Porque Eizaguirre no solo fue un excepcional guardameta, cuyos méritos relataba este lunes, en estas mismas páginas Julián García Candau, sino que además, tras su marcha del club a su Donosti natal, mantuvo una vinculación permanente con el cap i casal. A través de la familia Raga de Catarroja, sus eternos anfitriones en Valencia, Iñaki y su mujer volvían cada otoño a Valencia para cumplir con el ritual: ir a almorzar con Pasieguito, y salir a cazar a la Albufera con Tonico Puchades. Así fue hasta hace poco. La última vez que vino, Iñaki se acercó a comer al Maipi, sancta sanctorum del valencianismo, donde dio buena cuenta de un all i pebre. Una vez más, Gabi Serrano, actuó de maestro de ceremonias y nos convocó a unos cuantos periodistas. Fue allí donde a Vicent Chilet, que le entrevistaba, le regaló Eizaguirre un titular inolvidable: «¿Quién se pone guantes para acariciar el cuerpo de una mujer?» se preguntaba ante la sonrisa cómplice de su esposa.

Y, en efecto, con la retirada de Eizaguirre y también con la del recientemente fallecido Antoni Ramallets, su competidor y amigo en la selección, se acabó una hornada de porteros elegantes, pintureros, de planta impecable, que se adornaban en los vuelos tras la pelota y ofrecían composiciones artísticas a los fotógrafos. Pero que no solían usar guantes. Eizaguirre era un figurín, que sobre el campo obsequiaba a la grada con espectaculares palomitas, y fuera de él, las encandilaba a todas. Todo un galán de la época.

Tras él y Ramallets comienzan a surgir bajo los palos, porteros de otra estirpe.
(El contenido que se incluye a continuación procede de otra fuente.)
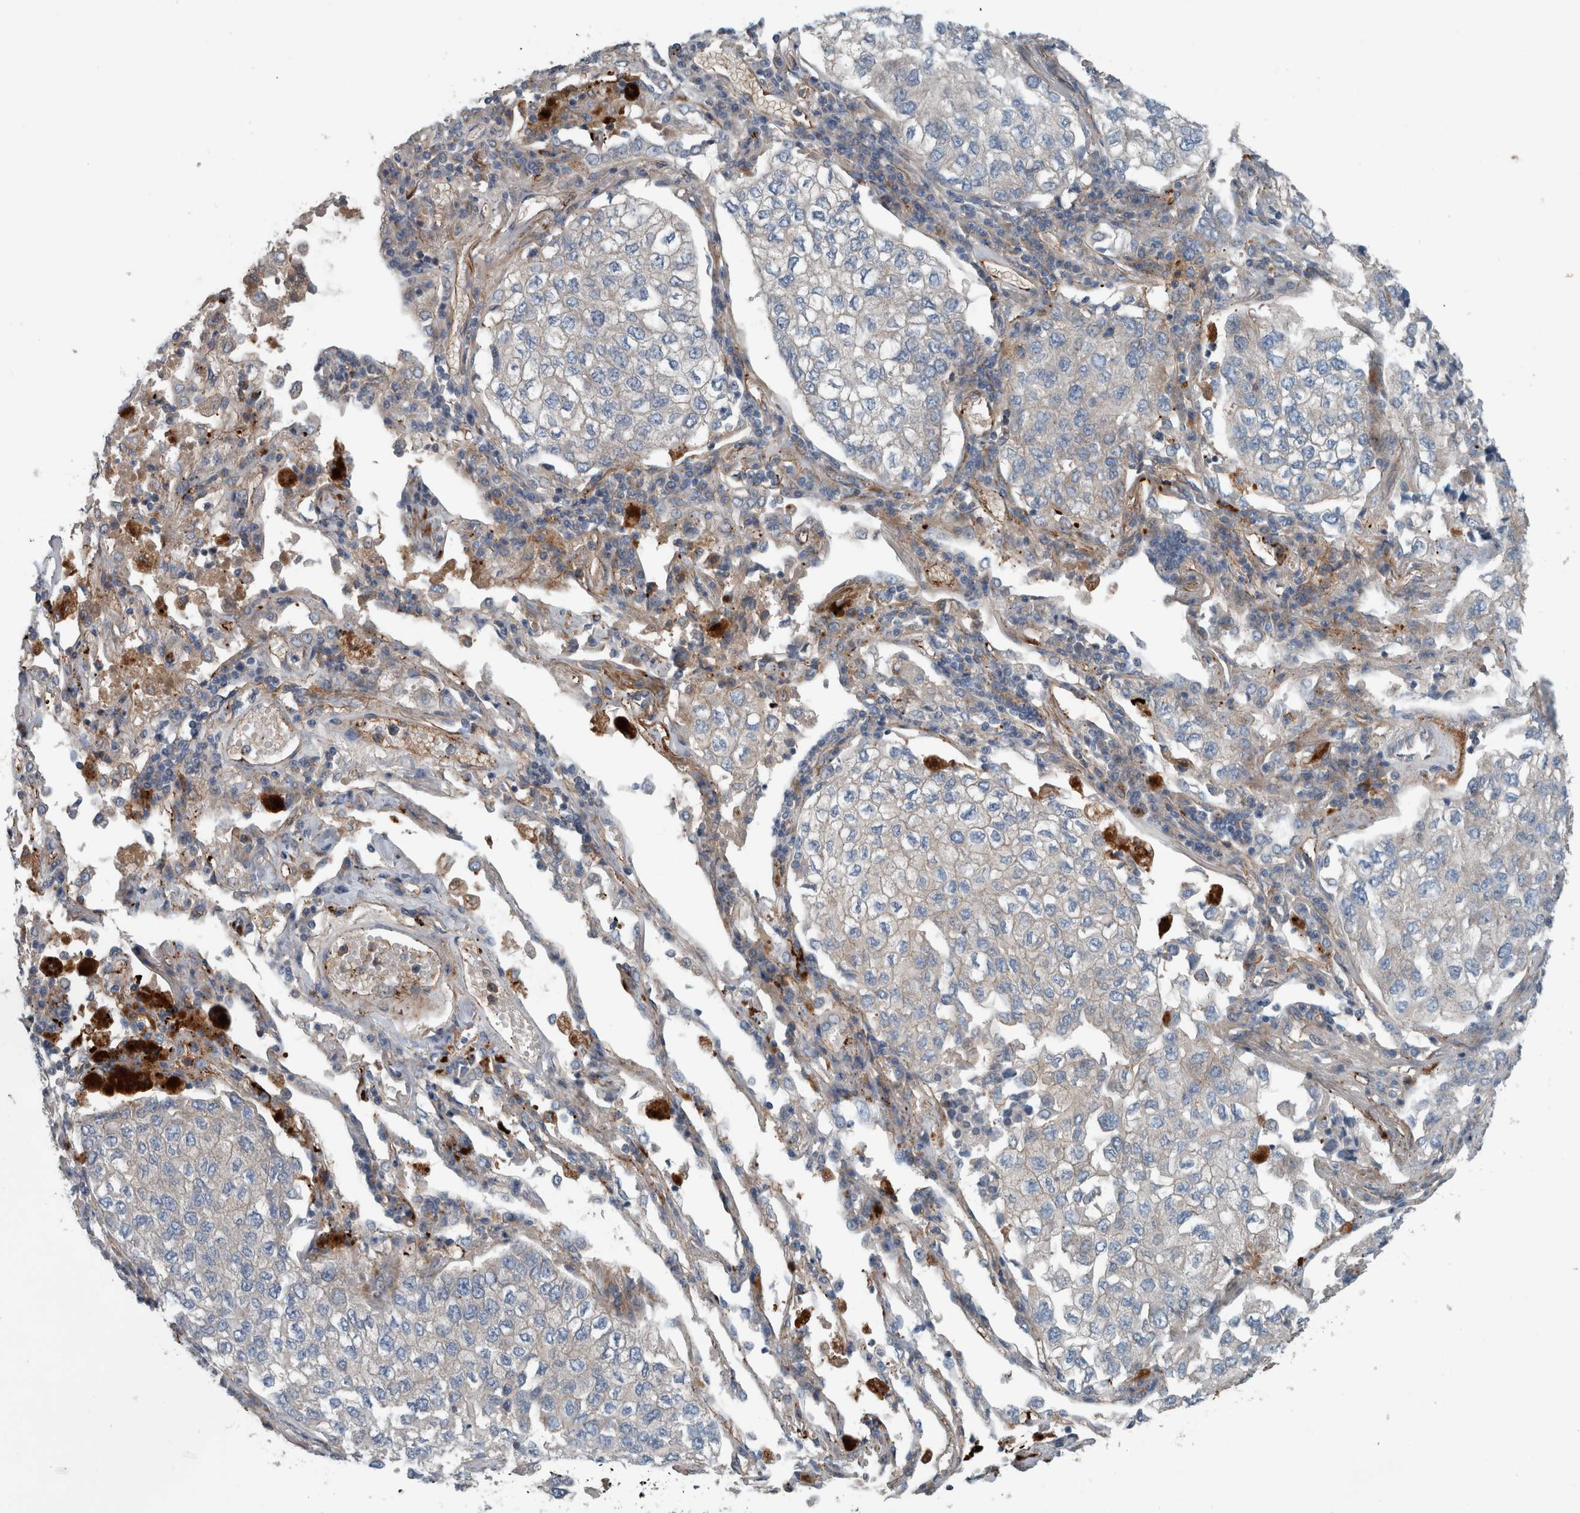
{"staining": {"intensity": "negative", "quantity": "none", "location": "none"}, "tissue": "lung cancer", "cell_type": "Tumor cells", "image_type": "cancer", "snomed": [{"axis": "morphology", "description": "Adenocarcinoma, NOS"}, {"axis": "topography", "description": "Lung"}], "caption": "This photomicrograph is of lung cancer stained with immunohistochemistry to label a protein in brown with the nuclei are counter-stained blue. There is no positivity in tumor cells. Nuclei are stained in blue.", "gene": "GLT8D2", "patient": {"sex": "male", "age": 63}}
Se acaban los lujos y los adornos y se impone la austeridad, el magro y el ascetismo. El modelo de ese nuevo estilo es José Ángel Iribar, enjuto, desgarbado, siempre uniformado de negro, que no hace ni la más mínima concesión a la galería. Se enguantan unas manoplas enormes, que parecen escudos antimisiles, con las que envuelven la pelota en todas sus dimensiones. Son otro especie de porteros, que casi nada tienen que ver con estos clásicos, ya casi desaparecidos, a los habría que rendirles el cariñoso homenaje que se ganaron. Pero no. Al menos en el VCF, se empeñan en escatimárselo.